Berdasarkan analisis sementara terhadap rekaman CCTV, penyidik menduga korban telah dibuntuti sebelum penyerangan terjadi. Dari rangkaian rekaman yang dikumpulkan, terlihat adanya pergerakan sejumlah orang yang mengikuti jalur yang sama dengan korban. Pola ini menjadi indikasi awal bahwa pergerakan tersebut tidak terjadi secara kebetulan, melainkan memiliki keterkaitan dengan kejadian yang kemudian berlangsung.

Salah satu titik penting terlihat saat korban berhenti di SPBU kawasan Cikini sekitar pukul 23.32 WIB hingga 23.35 WIB. Pada momen tersebut, pergerakan yang terekam menunjukkan adanya pihak yang mulai mengikuti arah perjalanan korban. Selisih waktu yang tidak lama antara aktivitas di lokasi tersebut dengan kejadian penyerangan memperkuat dugaan adanya pengamatan atau pengintaian sebelum aksi dilakukan.

Implikasinya, temuan ini memberikan gambaran bahwa peristiwa tidak terjadi secara tiba-tiba. Dugaan pembuntutan menunjukkan adanya tahapan sebelum aksi dilakukan, yang menjadi bagian penting dalam penyelidikan. Dengan memahami pola ini, penyidik dapat menelusuri keterkaitan antar pergerakan serta mempersempit fokus dalam mengidentifikasi pihak yang terlibat.

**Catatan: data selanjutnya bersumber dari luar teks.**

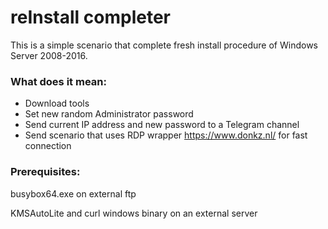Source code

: # reInstall completer
This is a simple scenario that complete fresh install procedure of Windows Server 2008-2016. 
### What does it mean:
* Download tools
* Set new random Administrator password
* Send current IP address and new password to a Telegram channel
* Send scenario that uses RDP wrapper https://www.donkz.nl/ for fast connection
### Prerequisites:
busybox64.exe on external ftp

KMSAutoLite and curl windows binary on an external server
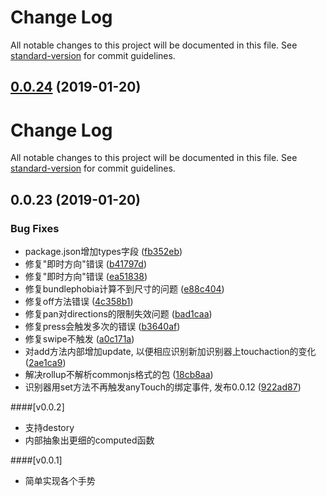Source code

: # Change Log

All notable changes to this project will be documented in this file. See [standard-version](https://github.com/conventional-changelog/standard-version) for commit guidelines.

## [0.0.24](https://github.com/383514580/a-touch/compare/v0.0.23...v0.0.24) (2019-01-20)



# Change Log

All notable changes to this project will be documented in this file. See [standard-version](https://github.com/conventional-changelog/standard-version) for commit guidelines.

## 0.0.23 (2019-01-20)


### Bug Fixes

* package.json增加types字段 ([fb352eb](https://github.com/383514580/a-touch/commit/fb352eb))
* 修复"即时方向"错误 ([b41797d](https://github.com/383514580/a-touch/commit/b41797d))
* 修复"即时方向"错误 ([ea51838](https://github.com/383514580/a-touch/commit/ea51838))
* 修复bundlephobia计算不到尺寸的问题 ([e88c404](https://github.com/383514580/a-touch/commit/e88c404))
* 修复off方法错误 ([4c358b1](https://github.com/383514580/a-touch/commit/4c358b1))
* 修复pan对directions的限制失效问题 ([bad1caa](https://github.com/383514580/a-touch/commit/bad1caa))
* 修复press会触发多次的错误 ([b3640af](https://github.com/383514580/a-touch/commit/b3640af))
* 修复swipe不触发 ([a0c171a](https://github.com/383514580/a-touch/commit/a0c171a))
* 对add方法内部增加update, 以便相应识别新加识别器上touchaction的变化 ([2ae1ca9](https://github.com/383514580/a-touch/commit/2ae1ca9))
* 解决rollup不解析commonjs格式的包 ([18cb8aa](https://github.com/383514580/a-touch/commit/18cb8aa))
* 识别器用set方法不再触发anyTouch的绑定事件, 发布0.0.12 ([922ad87](https://github.com/383514580/a-touch/commit/922ad87))



####[v0.0.2]
- 支持destory
- 内部抽象出更细的computed函数

####[v0.0.1]
- 简单实现各个手势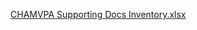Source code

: 
[CHAMVPA Supporting Docs Inventory.xlsx](https://github.com/user-attachments/files/20522754/CHAMVPA.Supporting.Docs.Inventory.xlsx)
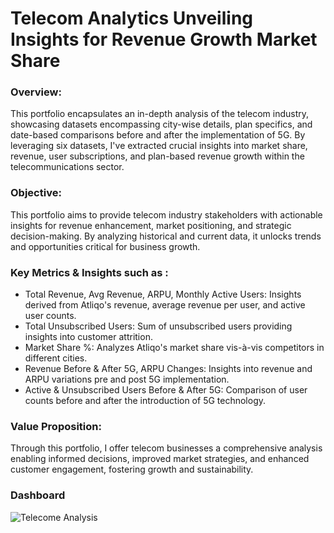# Telecom Analytics Unveiling Insights for Revenue Growth Market Share

### Overview:

This portfolio encapsulates an in-depth analysis of the telecom industry, showcasing datasets encompassing city-wise details, plan specifics, and date-based comparisons before and after the implementation of 5G. By leveraging six datasets, I've extracted crucial insights into market share, revenue, user subscriptions, and plan-based revenue growth within the telecommunications sector.

### Objective:

This portfolio aims to provide telecom industry stakeholders with actionable insights for revenue enhancement, market positioning, and strategic decision-making. By analyzing historical and current data, it unlocks trends and opportunities critical for business growth.

### Key Metrics & Insights such as :

- Total Revenue, Avg Revenue, ARPU, Monthly Active Users: Insights derived from Atliqo's revenue, average revenue per user, and active user counts.
- Total Unsubscribed Users: Sum of unsubscribed users providing insights into customer attrition.
- Market Share %: Analyzes Atliqo's market share vis-à-vis competitors in different cities.
- Revenue Before & After 5G, ARPU Changes: Insights into revenue and ARPU variations pre and post 5G implementation.
- Active & Unsubscribed Users Before & After 5G: Comparison of user counts before and after the introduction of 5G technology.

### Value Proposition:

Through this portfolio, I offer telecom businesses a comprehensive analysis enabling informed decisions, improved market strategies, and enhanced customer engagement, fostering growth and sustainability.

### Dashboard 

![Telecome Analysis](https://github.com/AhmedRabie01/Telecom-Analytics-Unveiling-Insights-for-Revenue-Growth-Market-Share/blob/main/photo/2023-11-26%20(6).png?raw=true)
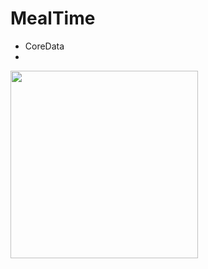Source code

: # MealTime

- CoreData
- 

<img src="https://user-images.githubusercontent.com/81886542/130976257-83af42ef-51d0-49e8-84eb-f6c37e22d104.png" width="300" />







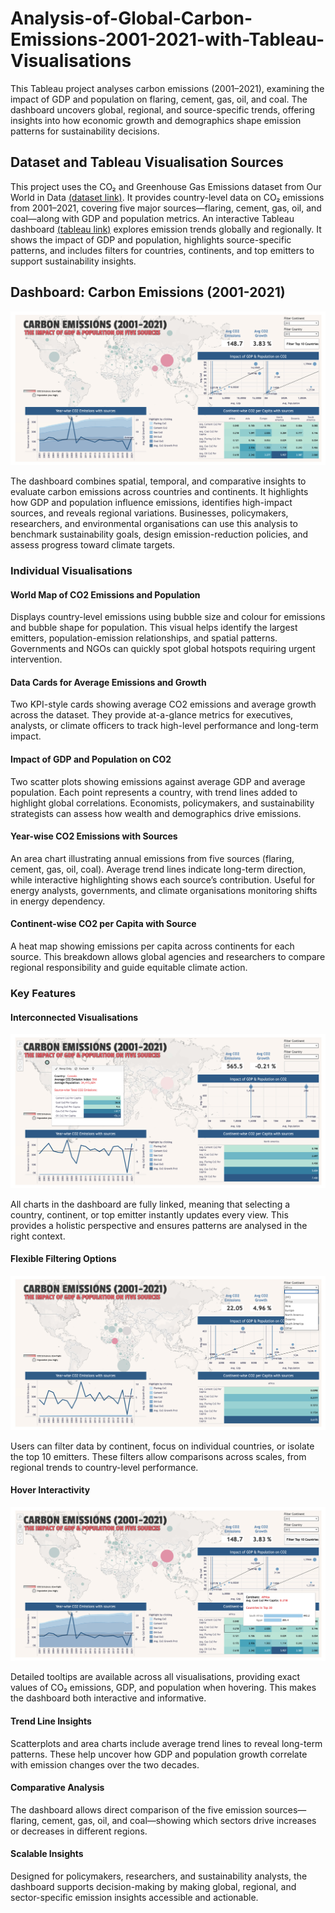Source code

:# Analysis-of-Global-Carbon-Emissions-2001-2021-with-Tableau-Visualisations
This Tableau project analyses carbon emissions (2001–2021), examining the impact of GDP and population on flaring, cement, gas, oil, and coal. The dashboard uncovers global, regional, and source-specific trends, offering insights into how economic growth and demographics shape emission patterns for sustainability decisions.
## Dataset and Tableau Visualisation Sources
This project uses the CO₂ and Greenhouse Gas Emissions dataset from Our World in Data [(dataset link)](https://ourworldindata.org/co2-and-greenhouse-gas-emissions#explore-data-on-co2-and-greenhouse-gas-emissions). It provides country-level data on CO₂ emissions from 2001–2021, covering five major sources—flaring, cement, gas, oil, and coal—along with GDP and population metrics. An interactive Tableau dashboard [(tableau link)](https://public.tableau.com/views/CarbonEmissions2001-2021Individual/Dashboard?:language=en-GB&:sid=&:redirect=auth&:display_count=n&:origin=viz_share_link) explores emission trends globally and regionally. It shows the impact of GDP and population, highlights source-specific patterns, and includes filters for countries, continents, and top emitters to support sustainability insights.

## Dashboard: Carbon Emissions (2001-2021)
![Dashboard](https://github.com/niloy2974/Analysis-of-Global-Carbon-Emissions-2001-2021-with-Tableau-Visualisation/blob/main/visualisations/Dashboard_Carbon%20Emissions.jpg)

The dashboard combines spatial, temporal, and comparative insights to evaluate carbon emissions across countries and continents. It highlights how GDP and population influence emissions, identifies high-impact sources, and reveals regional variations. Businesses, policymakers, researchers, and environmental organisations can use this analysis to benchmark sustainability goals, design emission-reduction policies, and assess progress toward climate targets.
### Individual Visualisations
#### World Map of CO2 Emissions and Population
Displays country-level emissions using bubble size and colour for emissions and bubble shape for population. This visual helps identify the largest emitters, population-emission relationships, and spatial patterns. Governments and NGOs can quickly spot global hotspots requiring urgent intervention.
#### Data Cards for Average Emissions and Growth
Two KPI-style cards showing average CO2 emissions and average growth across the dataset. They provide at-a-glance metrics for executives, analysts, or climate officers to track high-level performance and long-term impact.
#### Impact of GDP and Population on CO2
Two scatter plots showing emissions against average GDP and average population. Each point represents a country, with trend lines added to highlight global correlations. Economists, policymakers, and sustainability strategists can assess how wealth and demographics drive emissions.
#### Year-wise CO2 Emissions with Sources
An area chart illustrating annual emissions from five sources (flaring, cement, gas, oil, coal). Average trend lines indicate long-term direction, while interactive highlighting shows each source’s contribution. Useful for energy analysts, governments, and climate organisations monitoring shifts in energy dependency.
#### Continent-wise CO2 per Capita with Source
A heat map showing emissions per capita across continents for each source. This breakdown allows global agencies and researchers to compare regional responsibility and guide equitable climate action.
### Key Features
#### Interconnected Visualisations
![Crosslink](https://github.com/niloy2974/Analysis-of-Global-Carbon-Emissions-2001-2021-with-Tableau-Visualisation/blob/main/visualisations/Features_Crosslinks.jpg)

All charts in the dashboard are fully linked, meaning that selecting a country, continent, or top emitter instantly updates every view. This provides a holistic perspective and ensures patterns are analysed in the right context.
#### Flexible Filtering Options
![Filter](https://github.com/niloy2974/Analysis-of-Global-Carbon-Emissions-2001-2021-with-Tableau-Visualisation/blob/main/visualisations/Features_Continent%20Filtering.jpg)

Users can filter data by continent, focus on individual countries, or isolate the top 10 emitters. These filters allow comparisons across scales, from regional trends to country-level performance.
#### Hover Interactivity
![Hover](https://github.com/niloy2974/Analysis-of-Global-Carbon-Emissions-2001-2021-with-Tableau-Visualisation/blob/main/visualisations/Features_Hover%20Insights.jpg)

Detailed tooltips are available across all visualisations, providing exact values of CO₂ emissions, GDP, and population when hovering. This makes the dashboard both interactive and informative.
#### Trend Line Insights
Scatterplots and area charts include average trend lines to reveal long-term patterns. These help uncover how GDP and population growth correlate with emission changes over the two decades.
#### Comparative Analysis
The dashboard allows direct comparison of the five emission sources—flaring, cement, gas, oil, and coal—showing which sectors drive increases or decreases in different regions.
#### Scalable Insights
Designed for policymakers, researchers, and sustainability analysts, the dashboard supports decision-making by making global, regional, and sector-specific emission insights accessible and actionable.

Kronologi Penyiraman Air Keras di Salemba

Peristiwa penyiraman air keras terjadi pada Kamis malam, 12 Maret 2026 sekitar pukul 23.37 WIB di Jalan Salemba I, tepatnya di persimpangan Jalan Talang, Jakarta Pusat. “Peristiwa terjadi pada pukul 23.37 WIB, hari Kamis, 12 Maret 2026, di Jalan Salemba I tepatnya di persimpangan Jalan Talang. Di lokasi itulah tempat kejadian perkara,” ujar Iman. Waktu dan lokasi ini menjadi titik utama dalam penyusunan kronologi kejadian secara keseluruhan.

Rentang waktu yang sangat dekat dengan pergerakan sebelumnya, termasuk aktivitas korban di SPBU kawasan Cikini sekitar pukul 23.32 WIB hingga 23.35 WIB, menunjukkan adanya kesinambungan alur sebelum kejadian. Selisih waktu yang singkat ini memperkuat keterkaitan antara pergerakan yang terekam dan momen penyerangan. Penyidik menggunakan detail ini untuk mencocokkan setiap pergerakan dalam rangkaian kejadian.

Implikasinya, kejelasan data waktu dan lokasi memberikan dasar yang kuat dalam proses penyelidikan. Informasi ini memungkinkan penyidik menyusun urutan peristiwa secara lebih akurat dan terstruktur. Dengan mencocokkan data dari berbagai sumber, kronologi kejadian dapat dipahami secara utuh untuk mendukung pengungkapan kasus.